I have Wii Fit and Wii Active, and hoping to try Just Dance at some point too. :thumbup: Wii Fit is really good for correcting slouching, good stretching and warming up for something else you might do (like if you go for a jog that day, you could warm up on Wii Fit). But it doesn't really burn a lot of calories unless you're doing it for a while. Wii Active, however, is really good for giving you a good work out in 30 minutes and letting you burn a good 100 - 200 calories. It will run you ragged though!! A few times I spent an hour or so on Wii Active and burnt over 400 calories so I could have a hamburger that night haha! I was so sore though. Also Dance Dance Revolution is a great way to burn calories too (but it really is only cardio and working your legs). Have fun! :happydance:


----------



## Rhi_Rhi1

yeah it came yesterday :) so i have only played the wii fit game that comes with it, its okay, seems more for fun tho, then anything else :) but i was still tired  looking forward to buying the ova exercise games, and the dance one :)! x

And it called me overweight :( how RUDE, i have to loose a stone and a half!? haha i thought as much but i was still gutted haahh and i have a wii fit age of 44 (I'm 21)


----------



## Kimboowee

I went on mine last night too, 40 mins and this morning my legs are killing! Its that yoga!


----------



## AngelzTears

Rhi_Rhi1 said:


> yeah it came yesterday :) so i have only played the wii fit game that comes with it, its okay, seems more for fun tho, then anything else :) but i was still tired  looking forward to buying the ova exercise games, and the dance one :)! x
> 
> And it called me overweight :( how RUDE, i have to loose a stone and a half!? haha i thought as much but i was still gutted haahh and i have a wii fit age of 44 (I'm 21)
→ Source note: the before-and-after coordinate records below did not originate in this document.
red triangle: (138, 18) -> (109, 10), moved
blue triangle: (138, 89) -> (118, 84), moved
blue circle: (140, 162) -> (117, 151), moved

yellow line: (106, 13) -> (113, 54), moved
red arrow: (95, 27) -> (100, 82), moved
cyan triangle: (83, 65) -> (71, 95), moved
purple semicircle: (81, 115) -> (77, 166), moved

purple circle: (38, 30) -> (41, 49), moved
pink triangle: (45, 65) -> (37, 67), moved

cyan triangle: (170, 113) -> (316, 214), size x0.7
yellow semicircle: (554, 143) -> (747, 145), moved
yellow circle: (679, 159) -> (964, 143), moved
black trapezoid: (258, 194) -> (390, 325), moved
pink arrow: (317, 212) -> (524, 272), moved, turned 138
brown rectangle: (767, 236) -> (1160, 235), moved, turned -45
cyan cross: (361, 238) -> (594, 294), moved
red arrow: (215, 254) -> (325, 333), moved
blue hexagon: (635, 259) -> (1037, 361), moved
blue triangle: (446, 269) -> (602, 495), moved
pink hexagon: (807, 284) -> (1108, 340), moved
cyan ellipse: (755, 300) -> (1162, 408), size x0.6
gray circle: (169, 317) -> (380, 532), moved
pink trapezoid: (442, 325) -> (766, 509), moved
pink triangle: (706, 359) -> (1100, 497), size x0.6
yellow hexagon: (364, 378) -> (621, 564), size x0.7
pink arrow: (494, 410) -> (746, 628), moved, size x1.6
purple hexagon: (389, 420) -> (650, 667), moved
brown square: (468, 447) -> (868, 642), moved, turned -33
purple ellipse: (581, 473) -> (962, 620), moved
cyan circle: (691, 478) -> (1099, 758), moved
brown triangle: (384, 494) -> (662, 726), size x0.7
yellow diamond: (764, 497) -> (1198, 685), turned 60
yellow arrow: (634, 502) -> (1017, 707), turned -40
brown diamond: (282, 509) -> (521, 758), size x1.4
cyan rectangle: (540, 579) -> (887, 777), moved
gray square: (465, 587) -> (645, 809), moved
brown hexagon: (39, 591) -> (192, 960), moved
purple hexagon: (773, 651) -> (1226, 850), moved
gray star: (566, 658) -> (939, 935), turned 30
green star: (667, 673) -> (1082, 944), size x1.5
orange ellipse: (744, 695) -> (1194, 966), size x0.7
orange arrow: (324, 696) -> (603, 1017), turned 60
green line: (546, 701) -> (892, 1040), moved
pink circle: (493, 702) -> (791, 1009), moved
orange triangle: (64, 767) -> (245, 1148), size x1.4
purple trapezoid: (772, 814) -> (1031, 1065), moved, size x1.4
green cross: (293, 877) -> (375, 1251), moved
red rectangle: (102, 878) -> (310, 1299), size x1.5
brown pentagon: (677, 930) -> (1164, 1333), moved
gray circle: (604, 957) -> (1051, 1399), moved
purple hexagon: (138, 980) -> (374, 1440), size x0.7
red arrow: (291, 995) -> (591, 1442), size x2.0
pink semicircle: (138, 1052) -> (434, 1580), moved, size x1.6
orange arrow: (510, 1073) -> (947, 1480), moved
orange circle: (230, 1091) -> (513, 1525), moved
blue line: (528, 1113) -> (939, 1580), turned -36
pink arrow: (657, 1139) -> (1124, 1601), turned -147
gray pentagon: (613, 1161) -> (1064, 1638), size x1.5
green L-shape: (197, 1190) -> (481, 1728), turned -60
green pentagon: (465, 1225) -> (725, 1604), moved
I don't think it's very accurate for that, some days it says I'm 20-ish in age, and this one time it told me I was 70! lmao. :haha: Also before I got preggers I was really thin and it still had me in the middle of "healthy weight", so to be underweight in that game I think you'd have to be a child or something. lol. I'm scared to check what it thinks of me now that I'm pregnant haha.

I like the step game. There's one that you can unlock and while it's going you can turn it to the tv to watch something while stepping on & off the board for 8 mins. The wiimote will beep every time you need to step. I do that while watching something and it makes me so sore after it's over haha! Oh and the hulahoop ones is good to to burn calories! If you had a C-section though I'd be careful, it really works your tummy hehe


----------